A good example of this can be found at the University of Toronto, which recently became the first university in the world to join the UN-Convened Net-Zero Asset Owner Alliance. Following its 2016 White Paper, Beyond Divestment: Taking Decisive Action on Climate Change, the University’s asset management corporation employed an ESG framework to reconsider the climate risks of its long-term portfolios with the goal of a 40 percent carbon footprint reduction by 2030. This is in line with the university’s overall climate goals, which include making it downtown campus climate-positive by 2050.

Ensure that you have clear measurable targets and outcomes

Until global standards for transparency and disclosures have been set, to be considered a top ESG company it’s important to follow a robust reporting template, such as those set out by the Task Force on Climate-related Financial Disclosures or the Global Reporting Initiative, and continue to evolve that template with the market to ensure you’re reporting the full scope of your company’s impact. As Desiree Fixler points out, when it comes to disclosure: “the devil’s in the details.”

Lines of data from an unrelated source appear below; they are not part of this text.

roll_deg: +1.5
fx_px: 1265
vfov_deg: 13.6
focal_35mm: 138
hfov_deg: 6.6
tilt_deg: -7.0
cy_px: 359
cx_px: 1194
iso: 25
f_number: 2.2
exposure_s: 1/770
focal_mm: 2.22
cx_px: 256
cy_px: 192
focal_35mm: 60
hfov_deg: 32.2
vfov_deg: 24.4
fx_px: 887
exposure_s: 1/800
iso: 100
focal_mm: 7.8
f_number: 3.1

Don’t just mitigate harm, do good

Avoid falling into the “best-in-class” trap. Make sure you can show a net-positive impact as you scale up. “If you’re an early-stage company, the first thing you should be doing is to track your impact using ESG criteria to understand what positive or negative effects your company might be having,” says Jason Sukhram, director of impact measurement and management at MaRS. “Over time, the goal should be to get more specific about the positive outcomes that you’re trying to contribute to.” Having that baseline measurement will help you set key targets so that your company isn’t just mitigating any negative impacts (such as carbon emissions or plastic waste) and is actively making a measurable improvement.

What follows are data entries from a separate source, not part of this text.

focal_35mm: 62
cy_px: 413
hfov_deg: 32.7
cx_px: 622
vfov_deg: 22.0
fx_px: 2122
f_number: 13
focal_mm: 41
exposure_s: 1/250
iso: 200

Set interim targets with regular, evidence-based progress reports

It’s not enough to make bold pledges several decades in the future: you need to make sure you can actually meet those goals. To do this, set short-term milestones using data-based, verifiable metrics that will ensure you’re consistently evaluating your company’s ESG performance. At BMO, for example, the bank has set intermediate and longer-term targets for financed and operational emission reduction on the way to net zero in 2050. “It’s important to set net-zero goals, but it’s too easy to kick that can when it’s 30 years down the road,” says Fixler. “Today, to be considered real, it’s very much about what those interim targets are.”

Plan for disruption

When designing an ESG strategy, it’s important to think holistically. This means embedding ESG factors such as climate and social disruption in risk management when considering the operating environment in the next five, 10 or 15 years. For a company such as Ontario Power Generation, for example, adapting to climate change is a key factor in its net-zero action strategy.

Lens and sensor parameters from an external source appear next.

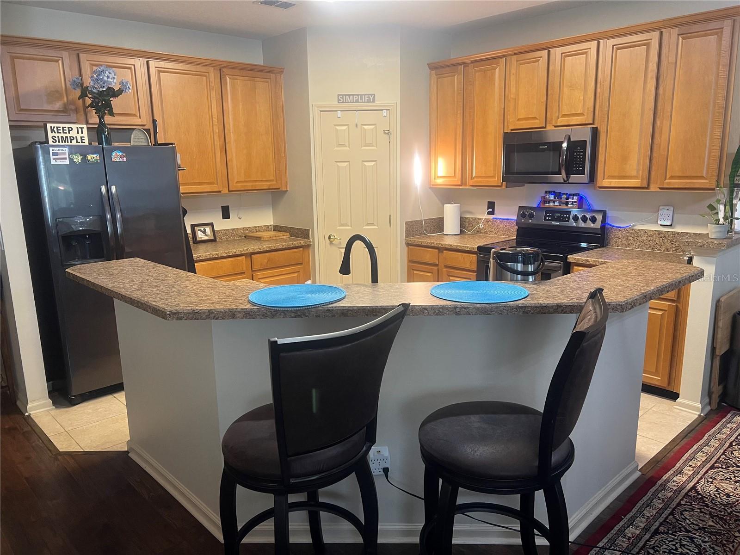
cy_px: 278
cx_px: 370
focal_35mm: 26
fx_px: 556
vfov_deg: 53.1
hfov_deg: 67.3
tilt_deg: -12.5
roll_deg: +1.1
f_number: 1.5
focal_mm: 5.7
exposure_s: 1/60
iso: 160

“Companies need to think about those disruptive trends as they tie back to ESG factors and ensure that those are reflected in both assumptions and in the design of strategy.” says KPMG’s Dunphy.

Avoid caveats

When you commit to ESG as a core business principal, ensure it’s valid across your entire supply chain and organization chart — from the board and c-suite to associates and interns. “You have to ensure there is full integrity,” Fixler says. “Increasingly, a company’s revenue streams and stock price are aligned with ESG. As a result, you have to report out everything you can and make it as painfully accurate as possible to ensure you have evidence to support every single statement you make. And with that mindset, you can remove a lot of the possibility of greenwashing. At the end of the day, all a company can do is try to have the best corporate governance and not game statistics.”

The bottom line

Real impact takes considerable effort, intention and hard work. Business leaders looking to make a material difference need to build a principled foundation to make sure that it won’t be just business as usual.